Speaking on CNBC’s “Squawk Box Europe,” Christian Gattiker, head of research at Julius Baer, said the U.S. Federal Reserve has been yielding to pressure from the White House with its policy — a pattern that could shape the dollar’s future.
“They moved 180 degrees from being in auto-pilot tightening mode to cutting rates and easing monetary policy, so I think there is a certain pressure on,” he said.
Gattiker added that the current geopolitical environment was creating new objectives for the U.S. central bank, including the maintenance of an “orderly economic environment.”
“With its new mandate, (the Fed) is entitled to yield to this pressure, even in the greater scheme of things with the trade war. So I think a weaker dollar is warranted from a U.S. perspective,” he said. “We might actually be turning from a trade war situation to a currency war situation in the next two to three years.”
A currency war occurs when a nation deliberately depreciates the value of its domestic currency in order to stimulate its own economy.
President Donald Trump has recently made accusations that other nations and regions have manipulated their currencies to gain “unfair” competitive advantages.
Earlier this month, Trump claimed China has given itself a “tremendous” advantage by weakening its currency, and that the playing field needed to be leveled.
“Don’t forget, the head of the Fed in China is President Xi. He’s the president of China ... he can do whatever he wants. They devalue, they loosen, or you would just say they pump a lot of money into China, and it nullifies to an extent — not fully — it nullifies the tariffs,” Trump said in an interview with CNBC’s “Squawk Box.”
A week later, the U.S. president accused the European Central Bank of using its monetary policy to make it “unfairly easier for (Europe) to compete against the USA.”
“They have been getting away with this for years, along with China and others,” he said in a tweet.
In February, the UN warned in a report that elevated trade tensions could “spiral into currency wars, making dollar-denominated debt more difficult to service.”
‘Bargaining chip’
Meanwhile, Mauro Guillen, professor at the Wharton School of the University of Pennsylvania, told “Squawk Box Europe” Friday that the U.S. was losing credibility by unexpectedly imposing tariffs on trade partners — and that its practices could inadvertently damage the dollar’s dominance over international trade.
“The bargaining chip that the U.S. has is the size of its domestic market — everybody wants to play in it,” he said.
But the power of the U.S. market could be dimmed within the next decade, with China expected to overtake the U.S. as the largest consumer market in the world.

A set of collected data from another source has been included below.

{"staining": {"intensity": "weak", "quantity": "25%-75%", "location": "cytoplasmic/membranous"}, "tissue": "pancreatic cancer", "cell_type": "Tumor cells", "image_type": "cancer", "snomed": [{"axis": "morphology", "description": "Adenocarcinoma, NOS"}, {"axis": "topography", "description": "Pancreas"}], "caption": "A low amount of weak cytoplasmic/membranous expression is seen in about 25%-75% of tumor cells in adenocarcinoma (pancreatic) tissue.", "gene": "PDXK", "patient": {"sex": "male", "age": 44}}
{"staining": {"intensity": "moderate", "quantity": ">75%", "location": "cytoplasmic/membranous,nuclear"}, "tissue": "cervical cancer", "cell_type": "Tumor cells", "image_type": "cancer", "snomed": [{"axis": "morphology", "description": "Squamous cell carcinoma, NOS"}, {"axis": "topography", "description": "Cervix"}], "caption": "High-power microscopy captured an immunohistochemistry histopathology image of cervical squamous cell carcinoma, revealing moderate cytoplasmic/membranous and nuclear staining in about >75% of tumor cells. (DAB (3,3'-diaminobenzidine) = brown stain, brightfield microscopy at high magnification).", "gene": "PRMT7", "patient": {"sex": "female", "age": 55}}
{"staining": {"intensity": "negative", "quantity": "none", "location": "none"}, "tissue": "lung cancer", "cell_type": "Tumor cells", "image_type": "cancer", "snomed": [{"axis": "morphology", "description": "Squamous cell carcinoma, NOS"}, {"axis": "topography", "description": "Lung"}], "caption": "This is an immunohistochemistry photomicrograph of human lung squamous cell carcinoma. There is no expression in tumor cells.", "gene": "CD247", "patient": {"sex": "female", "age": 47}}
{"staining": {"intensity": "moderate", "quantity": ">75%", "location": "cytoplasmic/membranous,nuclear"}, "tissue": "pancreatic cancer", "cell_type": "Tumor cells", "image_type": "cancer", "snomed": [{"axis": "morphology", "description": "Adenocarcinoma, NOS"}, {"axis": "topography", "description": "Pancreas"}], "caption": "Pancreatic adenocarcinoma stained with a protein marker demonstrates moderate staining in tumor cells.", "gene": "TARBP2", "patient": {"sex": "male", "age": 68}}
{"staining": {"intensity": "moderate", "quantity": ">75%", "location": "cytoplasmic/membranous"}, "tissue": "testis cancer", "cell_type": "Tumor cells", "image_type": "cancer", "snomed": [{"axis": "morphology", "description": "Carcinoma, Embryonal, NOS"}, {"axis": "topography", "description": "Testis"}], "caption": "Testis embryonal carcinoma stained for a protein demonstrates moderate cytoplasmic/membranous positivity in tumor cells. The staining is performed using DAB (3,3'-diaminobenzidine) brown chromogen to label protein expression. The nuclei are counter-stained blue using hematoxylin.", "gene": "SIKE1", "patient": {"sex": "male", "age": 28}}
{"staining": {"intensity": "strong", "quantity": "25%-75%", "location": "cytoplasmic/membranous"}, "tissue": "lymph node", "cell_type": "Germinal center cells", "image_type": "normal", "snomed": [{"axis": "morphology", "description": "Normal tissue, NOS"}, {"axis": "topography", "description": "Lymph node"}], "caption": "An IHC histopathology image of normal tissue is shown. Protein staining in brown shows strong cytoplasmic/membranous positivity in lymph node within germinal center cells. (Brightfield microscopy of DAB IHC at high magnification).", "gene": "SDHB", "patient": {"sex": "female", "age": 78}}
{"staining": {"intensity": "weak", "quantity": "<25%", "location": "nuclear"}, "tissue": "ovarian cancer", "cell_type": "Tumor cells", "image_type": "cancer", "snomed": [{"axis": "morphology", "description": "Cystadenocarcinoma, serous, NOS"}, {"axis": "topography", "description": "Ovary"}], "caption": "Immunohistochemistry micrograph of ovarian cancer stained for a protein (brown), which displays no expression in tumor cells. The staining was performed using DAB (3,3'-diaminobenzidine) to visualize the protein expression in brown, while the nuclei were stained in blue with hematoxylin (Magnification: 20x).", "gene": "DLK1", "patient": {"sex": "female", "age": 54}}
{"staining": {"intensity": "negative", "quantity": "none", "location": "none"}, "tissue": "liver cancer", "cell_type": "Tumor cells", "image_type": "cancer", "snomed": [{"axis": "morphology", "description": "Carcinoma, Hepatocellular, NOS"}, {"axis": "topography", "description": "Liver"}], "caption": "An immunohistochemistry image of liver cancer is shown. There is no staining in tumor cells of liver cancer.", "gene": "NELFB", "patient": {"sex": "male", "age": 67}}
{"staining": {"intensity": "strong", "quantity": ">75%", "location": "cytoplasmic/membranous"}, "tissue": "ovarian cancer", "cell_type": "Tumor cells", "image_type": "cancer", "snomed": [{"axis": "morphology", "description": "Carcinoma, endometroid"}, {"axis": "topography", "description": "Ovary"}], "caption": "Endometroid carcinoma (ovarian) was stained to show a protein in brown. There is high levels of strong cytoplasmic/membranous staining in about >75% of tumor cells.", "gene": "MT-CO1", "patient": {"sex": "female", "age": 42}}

Guillen warned that Trump was “playing with fire,” as it would be much harder in the near future “to use that weapon in trade negotiations.”
With China continuously attempting to bypass the dollar when it engages in trade, the greenback’s position as the default currency for commodity and bilateral trading could come under threat within five to 15 years, Guillen added.
“The seeds of change are there, and I think this (U.S.) reaction against the global trading system, against liberalism, against free trade and so on and so forth may backfire,” he said.
“The U.S. has — for the last 50, 70 years — been at the forefront in terms of opening up markets, and now they’re doing just the opposite. I don’t think that this is, in the long-run, in the best national interests of the United States.”